Le marché de l’édition des revues académiques en ligne a ainsi mis plus de dix à mûrir et se conformer aux usages réels des lecteurs. Le marché du livre électronique ne disposera pas d’autant de temps : il doit capitaliser sur l’expérience acquise dans le secteur de l’édition scientifique de revues électroniques, comme le font déjà des acteurs qui ne viennent pas de l’édition.
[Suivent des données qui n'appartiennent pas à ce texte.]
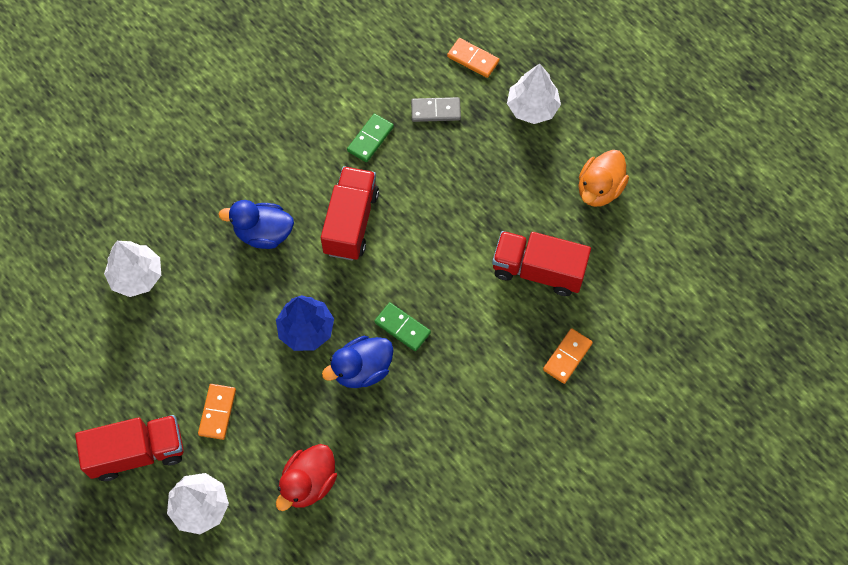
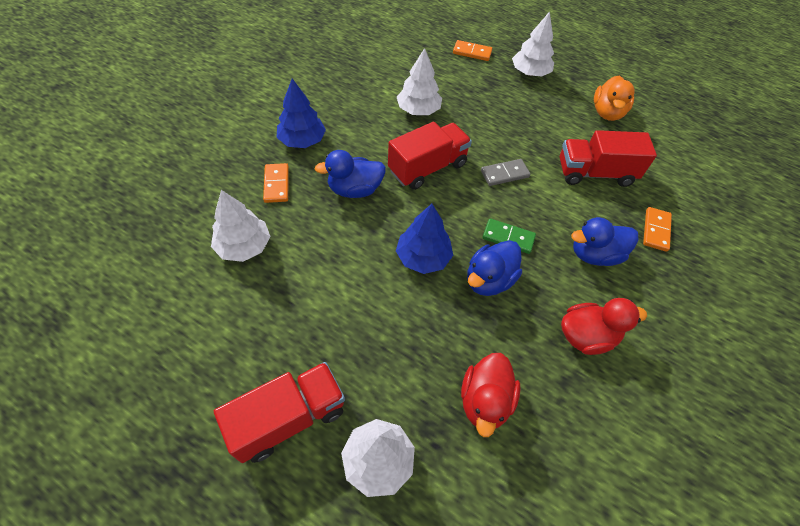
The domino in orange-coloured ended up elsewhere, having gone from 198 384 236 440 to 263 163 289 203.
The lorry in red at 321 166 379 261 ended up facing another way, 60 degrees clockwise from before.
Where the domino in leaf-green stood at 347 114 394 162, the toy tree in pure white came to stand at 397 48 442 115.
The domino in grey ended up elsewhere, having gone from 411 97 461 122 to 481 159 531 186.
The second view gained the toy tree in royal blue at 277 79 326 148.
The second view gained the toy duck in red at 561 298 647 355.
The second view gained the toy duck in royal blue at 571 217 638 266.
Au lieu de cela, les éditeurs de livres numériques proposent trop souvent des fichiers bourrés de DRM, et imposent de passer par leur plateforme maison pour les télécharger : rares sont encore ceux qui, par exemple, proposent aux bibliothèques de télécharger les métadonnées descriptives des ouvrages numériques dans le catalogue de l’institution, c’est-à-dire là où les lecteurs ont l’habitude de se renseigner sur la disponibilité des ouvrages dont ils ont besoin. Les usagers des bibliothèques ne cherchent jamais un livre par le nom de l’éditeur, mais par celui de l’auteur, ou par le titre : on ne peut donc leur demander de savoir chez qui est édité tel ouvrage avant de commencer leur recherche sur la bonne plateforme.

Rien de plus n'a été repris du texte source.